While I overcome with sadness, my real issue is trying to explain ending the pregnancy to my three-year-old daughter. She is an intelligent and charismatic child who is very excited about having a sibling. She talks about her soon to be baby “sister” constantly, kisses and hugs my belly and reassures the baby that she loves her and will be the best big sister ever. This whole situation is breaking my heart.
How do I explain it to my daughter without breaking her heart?
We recently lost our beloved dog after a battle with cancer. While we explained it to her that the dog was sick and went to heaven, she never really asked us about the dog or heaven. Will she understand losing her sibling?
Any advice you can give me about explaining this difficult topic with my toddler will be very helpful.
A:
I am so sorry you are going through this.
As with anything else, a small child should never be given more information than she can comprehend or is emotionally equipped to handle. I would discourage you from burdening your daughter with details of the baby’s abnormalities or demise.
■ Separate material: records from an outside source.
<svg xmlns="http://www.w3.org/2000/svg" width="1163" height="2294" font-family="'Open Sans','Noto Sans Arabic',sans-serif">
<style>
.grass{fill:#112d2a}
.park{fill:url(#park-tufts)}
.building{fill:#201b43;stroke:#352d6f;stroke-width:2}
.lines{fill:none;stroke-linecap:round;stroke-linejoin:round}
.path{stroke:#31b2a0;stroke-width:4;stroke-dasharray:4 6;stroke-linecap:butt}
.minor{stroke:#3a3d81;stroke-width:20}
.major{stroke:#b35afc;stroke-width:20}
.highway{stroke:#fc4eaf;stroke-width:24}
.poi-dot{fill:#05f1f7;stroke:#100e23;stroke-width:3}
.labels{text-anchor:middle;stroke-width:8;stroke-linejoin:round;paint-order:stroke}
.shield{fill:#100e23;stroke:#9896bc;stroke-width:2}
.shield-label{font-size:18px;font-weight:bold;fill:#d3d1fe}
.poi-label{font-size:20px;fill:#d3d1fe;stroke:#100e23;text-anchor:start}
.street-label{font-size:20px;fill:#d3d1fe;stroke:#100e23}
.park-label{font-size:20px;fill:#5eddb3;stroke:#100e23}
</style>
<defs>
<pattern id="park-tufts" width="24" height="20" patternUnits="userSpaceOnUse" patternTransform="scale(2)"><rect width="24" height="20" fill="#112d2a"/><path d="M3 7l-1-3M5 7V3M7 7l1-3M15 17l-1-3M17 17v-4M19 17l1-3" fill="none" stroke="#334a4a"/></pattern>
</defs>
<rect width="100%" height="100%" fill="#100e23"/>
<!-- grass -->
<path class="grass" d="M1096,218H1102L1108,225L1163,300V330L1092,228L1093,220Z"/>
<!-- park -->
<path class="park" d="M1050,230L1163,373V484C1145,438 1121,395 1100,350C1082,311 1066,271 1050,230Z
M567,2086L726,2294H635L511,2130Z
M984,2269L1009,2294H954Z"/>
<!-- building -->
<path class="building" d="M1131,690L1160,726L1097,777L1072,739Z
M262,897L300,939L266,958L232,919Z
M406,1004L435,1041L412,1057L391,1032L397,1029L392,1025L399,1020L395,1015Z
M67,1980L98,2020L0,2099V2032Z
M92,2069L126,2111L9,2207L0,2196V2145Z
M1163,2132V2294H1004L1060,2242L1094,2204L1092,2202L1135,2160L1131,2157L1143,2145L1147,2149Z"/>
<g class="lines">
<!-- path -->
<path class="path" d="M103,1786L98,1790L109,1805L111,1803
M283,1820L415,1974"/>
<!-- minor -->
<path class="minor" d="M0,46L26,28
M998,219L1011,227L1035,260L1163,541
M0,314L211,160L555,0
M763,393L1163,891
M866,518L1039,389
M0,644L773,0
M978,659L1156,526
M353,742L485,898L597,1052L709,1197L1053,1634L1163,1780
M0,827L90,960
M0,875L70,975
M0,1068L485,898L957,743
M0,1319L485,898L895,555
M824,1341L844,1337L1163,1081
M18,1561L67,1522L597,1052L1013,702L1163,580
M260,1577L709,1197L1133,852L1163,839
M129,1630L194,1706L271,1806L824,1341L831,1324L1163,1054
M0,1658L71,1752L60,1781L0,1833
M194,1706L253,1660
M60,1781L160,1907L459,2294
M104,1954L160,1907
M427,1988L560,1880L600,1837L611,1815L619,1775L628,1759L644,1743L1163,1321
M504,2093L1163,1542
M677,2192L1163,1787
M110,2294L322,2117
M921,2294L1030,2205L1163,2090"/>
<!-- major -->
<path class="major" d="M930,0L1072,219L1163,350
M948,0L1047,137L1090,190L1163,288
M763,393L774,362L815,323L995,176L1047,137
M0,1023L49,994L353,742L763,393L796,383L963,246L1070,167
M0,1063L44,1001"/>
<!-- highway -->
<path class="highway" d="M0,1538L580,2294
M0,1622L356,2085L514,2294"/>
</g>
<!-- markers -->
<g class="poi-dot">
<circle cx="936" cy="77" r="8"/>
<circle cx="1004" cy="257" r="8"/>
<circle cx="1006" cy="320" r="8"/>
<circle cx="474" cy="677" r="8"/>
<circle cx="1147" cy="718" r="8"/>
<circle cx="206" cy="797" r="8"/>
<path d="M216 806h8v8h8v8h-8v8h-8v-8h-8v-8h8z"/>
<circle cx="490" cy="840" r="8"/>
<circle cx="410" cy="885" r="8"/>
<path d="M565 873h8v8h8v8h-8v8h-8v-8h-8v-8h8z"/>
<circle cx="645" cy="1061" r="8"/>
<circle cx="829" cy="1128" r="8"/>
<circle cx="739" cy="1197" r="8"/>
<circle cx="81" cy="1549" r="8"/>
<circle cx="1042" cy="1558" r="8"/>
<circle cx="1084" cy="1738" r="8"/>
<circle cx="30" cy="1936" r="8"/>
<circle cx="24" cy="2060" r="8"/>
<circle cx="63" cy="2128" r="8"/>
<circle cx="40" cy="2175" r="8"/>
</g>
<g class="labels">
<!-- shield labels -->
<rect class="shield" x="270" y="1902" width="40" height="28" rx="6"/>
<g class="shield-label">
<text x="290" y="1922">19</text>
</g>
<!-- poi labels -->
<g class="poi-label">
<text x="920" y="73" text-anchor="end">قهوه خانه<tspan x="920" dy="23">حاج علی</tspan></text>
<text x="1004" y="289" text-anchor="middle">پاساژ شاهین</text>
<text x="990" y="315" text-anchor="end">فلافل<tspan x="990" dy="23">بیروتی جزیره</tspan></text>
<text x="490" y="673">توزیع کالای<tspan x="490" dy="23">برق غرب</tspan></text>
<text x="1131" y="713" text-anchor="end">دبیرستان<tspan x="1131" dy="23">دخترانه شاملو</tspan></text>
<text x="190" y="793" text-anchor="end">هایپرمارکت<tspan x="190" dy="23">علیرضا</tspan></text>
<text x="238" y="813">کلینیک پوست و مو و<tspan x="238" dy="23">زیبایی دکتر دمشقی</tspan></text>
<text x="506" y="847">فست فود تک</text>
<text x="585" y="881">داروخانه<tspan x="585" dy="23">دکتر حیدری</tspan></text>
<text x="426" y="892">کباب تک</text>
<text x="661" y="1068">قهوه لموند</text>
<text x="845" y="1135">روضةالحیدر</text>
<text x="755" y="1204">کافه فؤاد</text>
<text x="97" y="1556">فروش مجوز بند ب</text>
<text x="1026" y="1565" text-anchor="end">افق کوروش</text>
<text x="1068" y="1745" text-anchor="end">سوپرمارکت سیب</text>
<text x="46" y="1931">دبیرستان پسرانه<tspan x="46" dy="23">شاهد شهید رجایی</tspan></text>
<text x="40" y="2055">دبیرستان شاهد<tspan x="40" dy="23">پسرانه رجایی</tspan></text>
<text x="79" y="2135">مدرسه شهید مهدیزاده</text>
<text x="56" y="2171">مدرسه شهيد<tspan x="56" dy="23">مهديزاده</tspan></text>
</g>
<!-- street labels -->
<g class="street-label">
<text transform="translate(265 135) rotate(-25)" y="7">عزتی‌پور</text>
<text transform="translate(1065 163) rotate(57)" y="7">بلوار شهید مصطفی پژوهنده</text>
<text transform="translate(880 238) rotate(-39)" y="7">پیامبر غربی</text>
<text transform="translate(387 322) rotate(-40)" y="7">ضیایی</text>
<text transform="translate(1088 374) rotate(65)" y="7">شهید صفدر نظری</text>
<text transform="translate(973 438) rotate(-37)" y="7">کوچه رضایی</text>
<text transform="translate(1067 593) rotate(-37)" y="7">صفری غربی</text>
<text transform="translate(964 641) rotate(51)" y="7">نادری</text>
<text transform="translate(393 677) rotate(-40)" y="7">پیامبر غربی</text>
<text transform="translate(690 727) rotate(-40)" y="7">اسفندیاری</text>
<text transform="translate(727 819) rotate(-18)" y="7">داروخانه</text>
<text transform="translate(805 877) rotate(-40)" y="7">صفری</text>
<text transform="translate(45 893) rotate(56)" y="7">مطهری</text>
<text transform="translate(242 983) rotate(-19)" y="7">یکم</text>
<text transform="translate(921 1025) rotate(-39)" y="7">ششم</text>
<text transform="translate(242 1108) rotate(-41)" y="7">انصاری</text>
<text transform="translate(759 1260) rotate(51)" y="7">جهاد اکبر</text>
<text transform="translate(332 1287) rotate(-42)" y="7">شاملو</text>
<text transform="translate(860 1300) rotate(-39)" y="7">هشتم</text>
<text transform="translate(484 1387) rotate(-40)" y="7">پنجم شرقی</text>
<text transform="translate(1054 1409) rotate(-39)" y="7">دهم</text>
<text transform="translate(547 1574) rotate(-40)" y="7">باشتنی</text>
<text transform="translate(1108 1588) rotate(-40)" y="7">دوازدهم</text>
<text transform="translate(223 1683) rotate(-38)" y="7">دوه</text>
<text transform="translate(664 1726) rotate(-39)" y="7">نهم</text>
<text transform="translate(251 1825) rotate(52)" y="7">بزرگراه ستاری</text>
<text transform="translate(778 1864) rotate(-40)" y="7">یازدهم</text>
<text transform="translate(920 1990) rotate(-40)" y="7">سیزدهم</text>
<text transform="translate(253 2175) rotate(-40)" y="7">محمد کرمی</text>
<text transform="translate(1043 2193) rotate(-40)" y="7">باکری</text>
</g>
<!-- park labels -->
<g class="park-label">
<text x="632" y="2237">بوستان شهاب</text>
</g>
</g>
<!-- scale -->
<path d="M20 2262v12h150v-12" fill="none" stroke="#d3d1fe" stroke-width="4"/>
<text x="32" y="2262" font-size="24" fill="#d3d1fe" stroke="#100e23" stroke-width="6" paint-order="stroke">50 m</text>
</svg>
As much as she was excited about the idea of having a sibling, to her, at this stage, the baby is probably more of an abstract concept than a reality.
As long as you take care not to project your own grief onto your child or overburden her with adult information and sorrow, her authentic reaction will more likely be disappointment, rather than grief or fear. A three-year-old can handle information along the lines of, “the baby died, and mommy is disappointed and sad.”
If she sees you crying, reassure her that you are very glad she is your daughter and your sadness is about the baby and not her fault.